- Opening Delimiter -

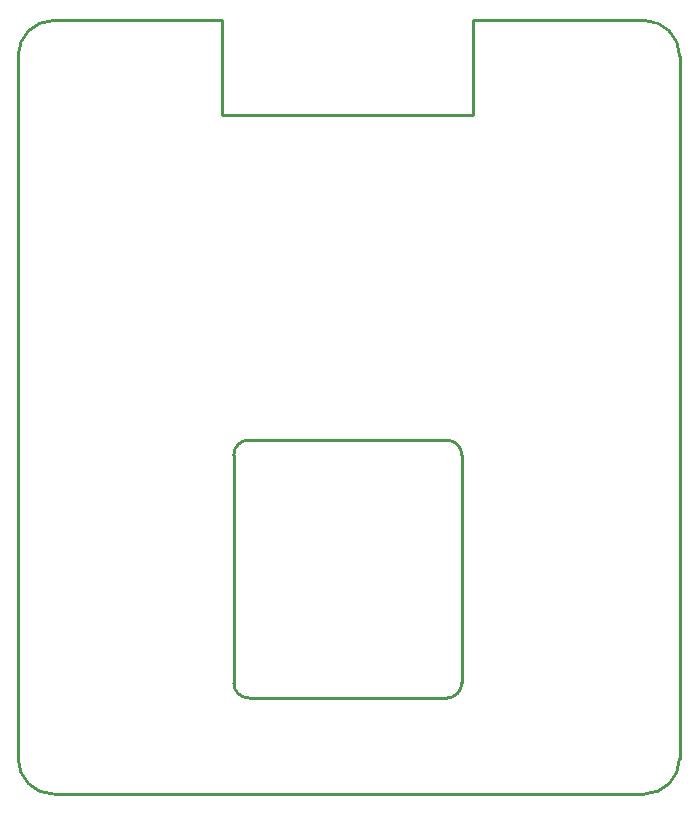
<source format=gko>
G04 Layer_Color=16711935*
%FSTAX25Y25*%
%MOIN*%
G70*
G01*
G75*
%ADD21C,0.01000*%
D21*
X025Y0216D02*
G03*
X0245Y0221I-0005J0D01*
G01*
X0179D02*
G03*
X0174Y0216I0J-0005D01*
G01*
X0174Y014D02*
G03*
X0179Y0135I0005J0D01*
G01*
X0245Y0135D02*
G03*
X025Y014I0J0005D01*
G01*
X0322598Y0349051D02*
G03*
X0310787Y0360862I-0011811J0D01*
G01*
Y0102988D02*
G03*
X0322598Y0114799I0J0011811D01*
G01*
X0102126D02*
G03*
X0113937Y0102988I0011811J0D01*
G01*
Y0360862D02*
G03*
X0102126Y0349051I0J-0011811D01*
G01*
X0179Y0221D02*
X0245D01*
X0174Y014D02*
Y0216D01*
X025Y014D02*
Y0216D01*
X0179Y0135D02*
X0245D01*
X0170039Y0329366D02*
Y0360862D01*
Y0329366D02*
X0253701D01*
Y0360862D01*
X0310787D01*
X0322598Y0114799D02*
Y0349051D01*
X0113937Y0102988D02*
X0310787D01*
X0102126Y0114799D02*
Y0349051D01*
X0113937Y0360862D02*
X0170039D01*
M02*

</source>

- Closing Delimiter -

Provide the listing above once more, exactly, with the pictures removed.

<source format=gko>
G04 Layer_Color=16711935*
%FSTAX25Y25*%
%MOIN*%
G70*
G01*
G75*
%ADD21C,0.01000*%
D21*
X025Y0216D02*
G03*
X0245Y0221I-0005J0D01*
G01*
X0179D02*
G03*
X0174Y0216I0J-0005D01*
G01*
X0174Y014D02*
G03*
X0179Y0135I0005J0D01*
G01*
X0245Y0135D02*
G03*
X025Y014I0J0005D01*
G01*
X0322598Y0349051D02*
G03*
X0310787Y0360862I-0011811J0D01*
G01*
Y0102988D02*
G03*
X0322598Y0114799I0J0011811D01*
G01*
X0102126D02*
G03*
X0113937Y0102988I0011811J0D01*
G01*
Y0360862D02*
G03*
X0102126Y0349051I0J-0011811D01*
G01*
X0179Y0221D02*
X0245D01*
X0174Y014D02*
Y0216D01*
X025Y014D02*
Y0216D01*
X0179Y0135D02*
X0245D01*
X0170039Y0329366D02*
Y0360862D01*
Y0329366D02*
X0253701D01*
Y0360862D01*
X0310787D01*
X0322598Y0114799D02*
Y0349051D01*
X0113937Y0102988D02*
X0310787D01*
X0102126Y0114799D02*
Y0349051D01*
X0113937Y0360862D02*
X0170039D01*
M02*

</source>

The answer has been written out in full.